Migi is, far and away, the most interesting character in the manga, which is impressive considering how emotionless he is. While he does his fair share of whining, he also reads constantly as a benefit to both himself and Shinichi. He provides a window into the unusual morality of the aliens. In Migi's view, it only makes sense to eat those of your own species and he doesn't understand why Shinichi is repulsed by having to kill the possessed humans. It would have been easy to screw up this type of body-sharing; just look at The Host and The Fifth Wave, two widely derided flopped films with similar possession stories that didn't take advantage of their story possibilities. The voices of Shinichi and Migi are well-defined and differentiated, which makes for an easier and more satisfying read.

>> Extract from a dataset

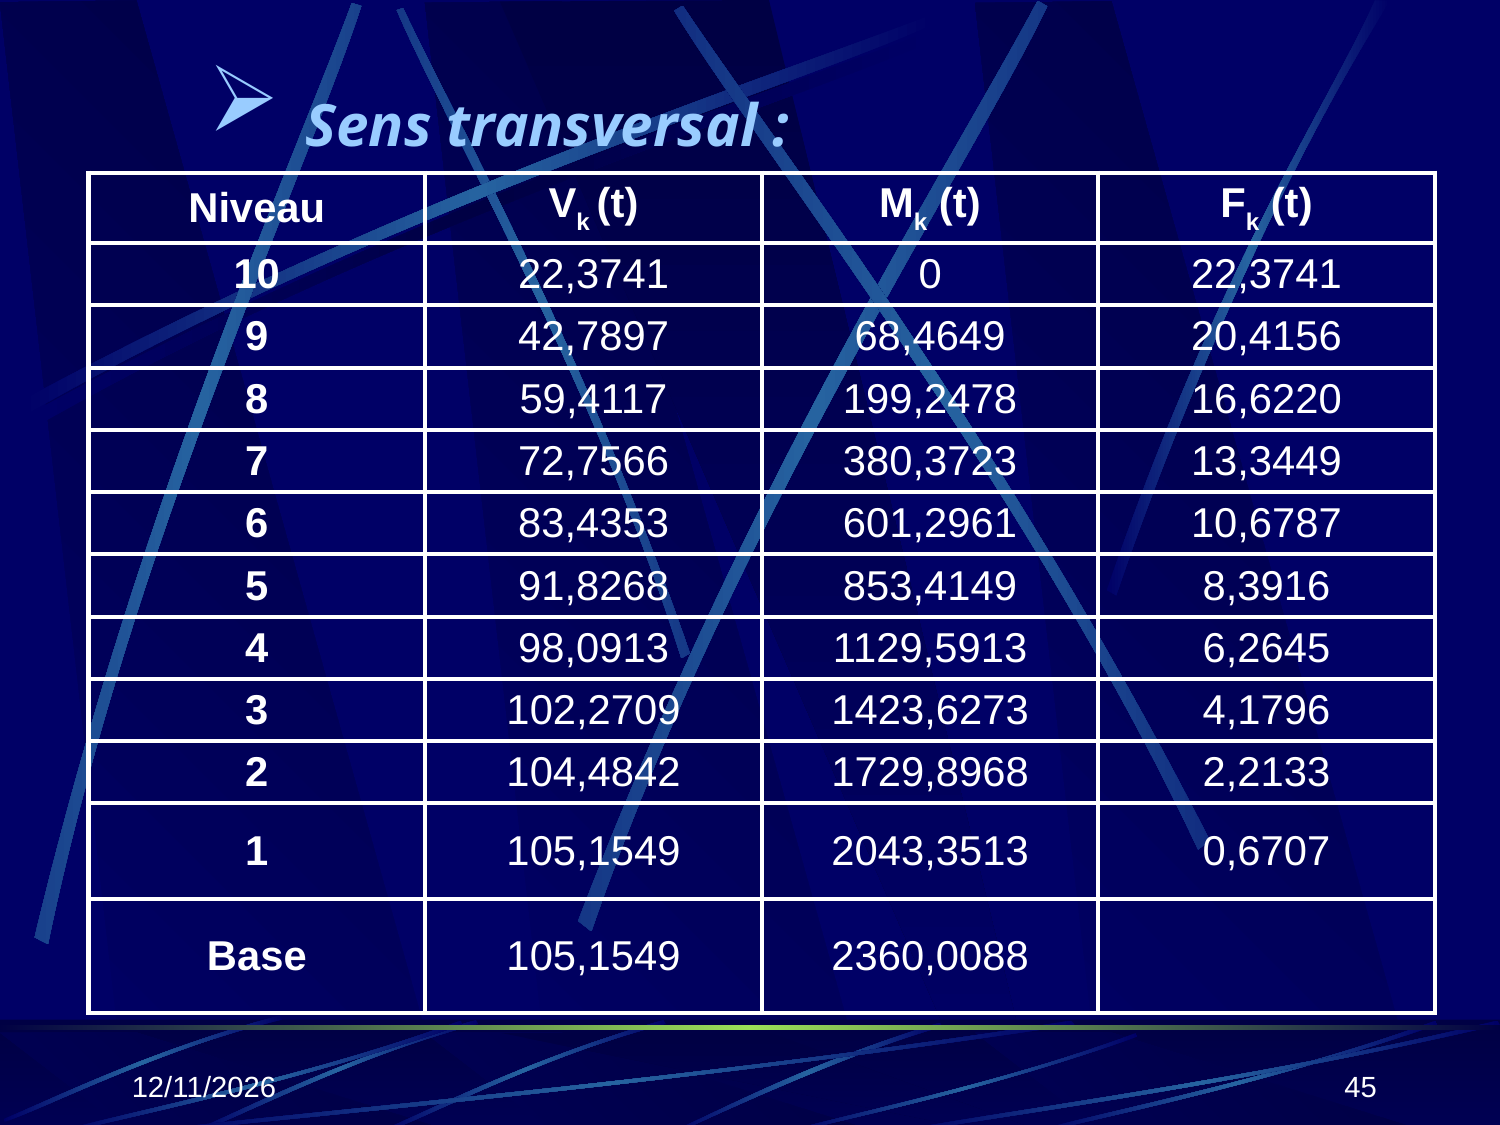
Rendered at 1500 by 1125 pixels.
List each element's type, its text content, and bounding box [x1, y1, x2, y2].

Because it's still early in the series, the supporting cast is still coming together, and there's no indication of who the main villain might be if there is one. Shinichi's parents are that rarest of anime couples: alive, married, with no powers and no issues other than their son's weird behavior. Along with his friend/girlfriend Satomi Murano, Shinichi gains his biggest ally midway through the volume with the arrival of Ryoko Tamiya, his science teacher, whose possession seems to not have worked out as it should have. Her quest to figure out the aliens drives the otherwise episodic plotline forward.
Like the aforementioned Guyver, Iwaaki's art style has the crispness of older manga, in comparison to the occasional murkiness of titles like Dorohedoro. His designs for the transformed possessed creatures are brilliantly over-the-top and horrifying. The dog, for instance, ends up getting wings in the weirdest configuration possible, while another unfurls his head into a razor-thin ribbon to chop people into tiny bits. From what I've seen, these just get weirder from here on out. Despite its age, Parasyte still works as a good entry into the body horror sci-fi genre, especially since it's not as gory as many of its brethren. The anime Parasyte: The Maxim is solid as well, with the added advantage of slight updates to modernize the story.